The law should anticipate asteroid mining conflicts before they arise. One possible solution is strict liability for the acts of autonomous robots. Strict liability would impose legal responsibility without a showing of any wrongful act or spite, or even negligence. It’s a convenient solution because strict liability is already a recognized legal doctrine; it imposes liability without fault in the context, for example, of extremely dangerous activities like storing dynamite. When the shack of dynamite goes off, causing injury to a neighbor, liability can be imposed without having to prove fault. But robots are not inherently dangerous, and imposing strict liability for any act of a robot that causes harm is overbroad, and just as likely to stifle investment in extraterrestrial commercial ventures as uncertainty.

Endnotes

  1. Treaty on Principles Governing the Activities of States in the Exploration and Use of Outer Space, Including the Moon and Other Celestial Bodies, art. I, Jan. 27, 1967, 18 U.S.T. 2410, 610 U.N.T.S. 205 (commonly called the OST or Outer Space Treaty).
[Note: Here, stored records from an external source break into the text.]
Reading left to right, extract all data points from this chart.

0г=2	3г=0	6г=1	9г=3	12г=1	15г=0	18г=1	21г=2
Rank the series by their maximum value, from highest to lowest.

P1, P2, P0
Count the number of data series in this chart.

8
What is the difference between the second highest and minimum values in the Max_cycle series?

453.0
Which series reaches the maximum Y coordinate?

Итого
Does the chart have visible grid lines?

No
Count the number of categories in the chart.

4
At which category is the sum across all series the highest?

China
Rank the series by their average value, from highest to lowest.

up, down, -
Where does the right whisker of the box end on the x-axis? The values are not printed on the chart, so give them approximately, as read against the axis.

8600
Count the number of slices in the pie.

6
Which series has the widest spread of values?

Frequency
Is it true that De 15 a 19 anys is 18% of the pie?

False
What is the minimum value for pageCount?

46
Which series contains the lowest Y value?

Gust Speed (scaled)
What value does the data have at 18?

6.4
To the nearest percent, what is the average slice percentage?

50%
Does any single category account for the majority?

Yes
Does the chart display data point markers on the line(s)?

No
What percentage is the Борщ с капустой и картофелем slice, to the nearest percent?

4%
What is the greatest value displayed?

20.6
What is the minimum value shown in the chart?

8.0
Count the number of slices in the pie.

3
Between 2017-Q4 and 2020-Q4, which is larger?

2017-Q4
  2. E.g., Daniel H. Deudney, “High Impacts: Asteroidal Utilization, Collision Avoidance, and the Outer Space Regime”, in Space Policy in the Twenty-First Century 147, 161 (W. Henry Lambright, ed., 2003) (noting: “Overall, outer space is governed communally” and with communal arrangements, “property is frequently subject to depletion, crowding, and collision.”).
  3. US Commercial Space Launch Competitiveness Act (also known as the SPACE Act), Pub L. 114-90. 129 Stat. 704 § 101 (2015). Chapter 513 of the Act purports to grant private property rights to extracted outer space resources for those who comply with the Act. 51 U.S.C. § 51303.
  4. See Black Hills Institute of Geological Research v. South Dakota School of Mines and Technology, 12 F.3d 737 (8th Cir. 1993) (holding that the Tyrannosaurus rex fossil known as “Sue” was real estate when it was discovered partially exposed on the ground).
  5. Keeble v. Hickeringill (1707) 11 East 574; 103 ER 1127.
  6. John Danaher, “Robots, Law and the Retribution Gap,” 18 Ethics and Information Technology 299 (2016).
  7. See Robert Sparrow, “Killer Robots,” 24 Journal of Applied Philosophy 62 (2007) (considering blameworthiness when an autonomous weapon system commits a war atrocity).